その胸椎の一つひとつには、心臓や肺などを守っている肋骨が接合しており、第1肋骨から第10肋骨は、胸の前にあるネクタイのような骨(胸骨)に繋がっています。第11・12肋骨については、胸骨につながっておらず、浮遊肋骨(浮遊肋)と呼ばれています。
腰椎
腰椎は最も太い椎骨で、頸椎と同様に前方にカーブ(前弯)を描いています。
体の中心部にあり、体を安定させる骨であるため、他の椎骨のように大きくは動きません。

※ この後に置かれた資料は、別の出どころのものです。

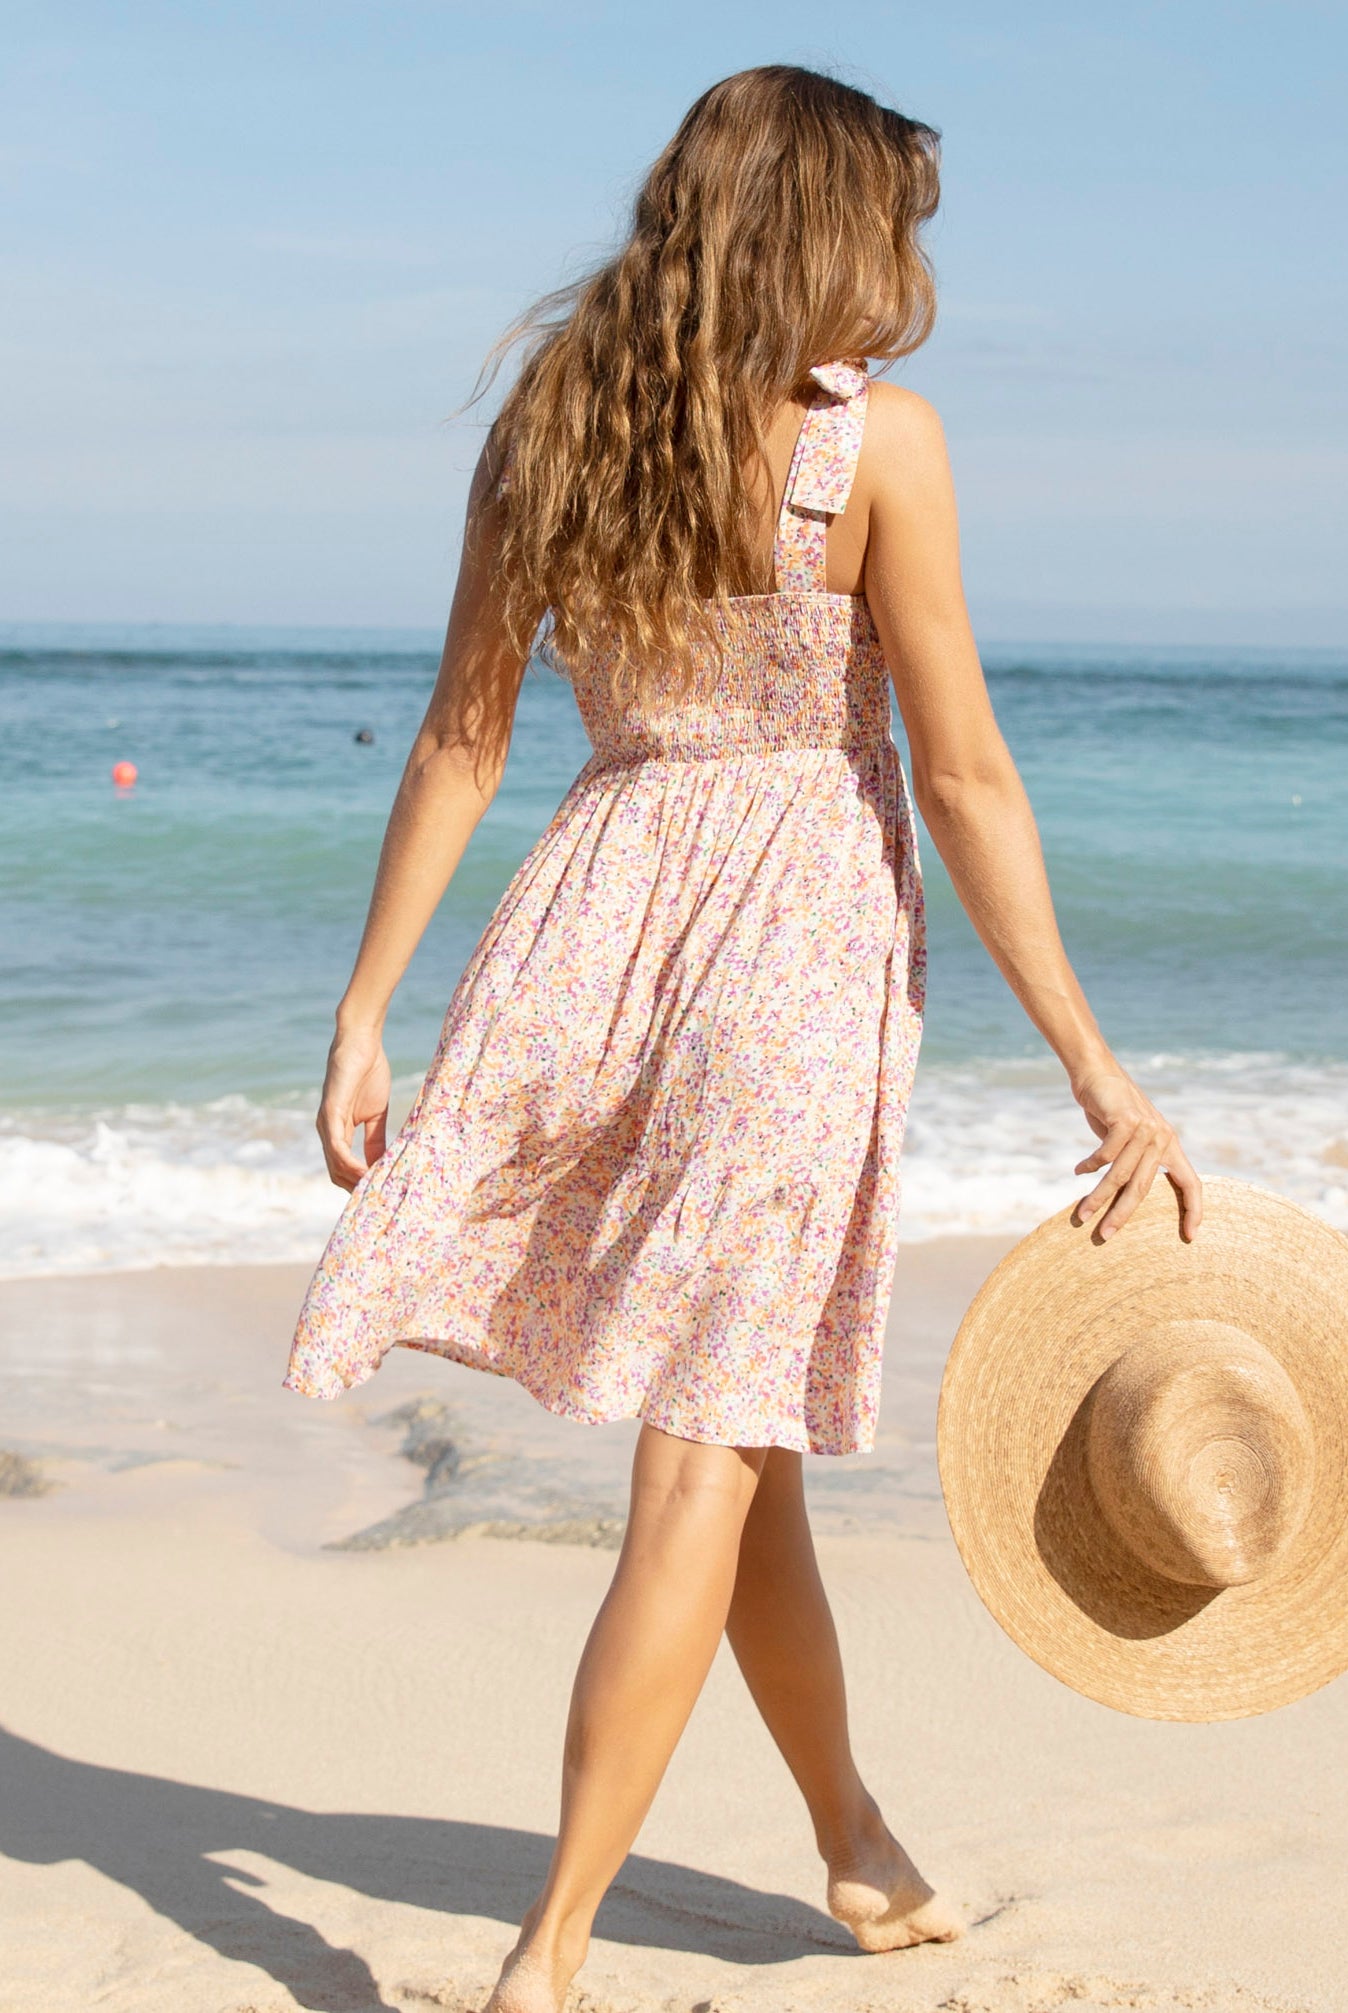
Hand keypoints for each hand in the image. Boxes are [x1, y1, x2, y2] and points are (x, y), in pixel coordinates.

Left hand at [316, 1024, 391, 1191]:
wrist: (361, 1043)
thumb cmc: (368, 1073)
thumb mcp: (376, 1113)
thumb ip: (376, 1139)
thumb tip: (382, 1164)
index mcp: (336, 1131)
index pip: (342, 1168)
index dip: (357, 1184)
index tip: (377, 1196)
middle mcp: (326, 1131)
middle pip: (335, 1172)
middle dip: (354, 1189)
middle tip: (377, 1202)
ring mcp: (326, 1123)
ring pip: (334, 1164)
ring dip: (353, 1181)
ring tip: (374, 1193)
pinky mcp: (330, 1112)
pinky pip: (336, 1146)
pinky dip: (349, 1163)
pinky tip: (364, 1173)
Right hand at [1070, 1062, 1201, 1242]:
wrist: (1097, 1072)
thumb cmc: (1111, 1109)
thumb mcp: (1130, 1137)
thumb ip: (1136, 1161)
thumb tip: (1128, 1196)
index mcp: (1170, 1146)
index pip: (1191, 1184)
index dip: (1194, 1210)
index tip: (1190, 1237)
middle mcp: (1162, 1138)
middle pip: (1145, 1187)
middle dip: (1123, 1214)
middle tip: (1106, 1235)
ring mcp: (1145, 1128)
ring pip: (1121, 1174)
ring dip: (1098, 1196)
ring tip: (1083, 1214)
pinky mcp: (1126, 1120)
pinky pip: (1106, 1154)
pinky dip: (1091, 1165)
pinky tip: (1079, 1170)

立っているときも座っているときも常に強い負荷がかかるため、急に強い運動や慣れない姿勢を継続すると、腰痛などを引き起こすことになります。特に激しい運動をするスポーツでは、腰を痛めないために腰回りの筋肉をある程度鍛えておく必要があります。
腰仙関節
腰椎の下には、三角の形をした仙骨がついており、腰椎と仙骨の関節を「腰仙関節」と呼びます。

胸郭
胸郭は、胸椎(脊柱)、肋骨、胸骨で構成されており、肺・心臓・横隔膜などを包んでいます。
大きく呼吸をすると、肺だけでなく、胸郭全体が動き、骨や筋肉・横隔膜、内臓もよく動くようになります。3D画像を回転やズームをして見ることでより詳しく確認することができます。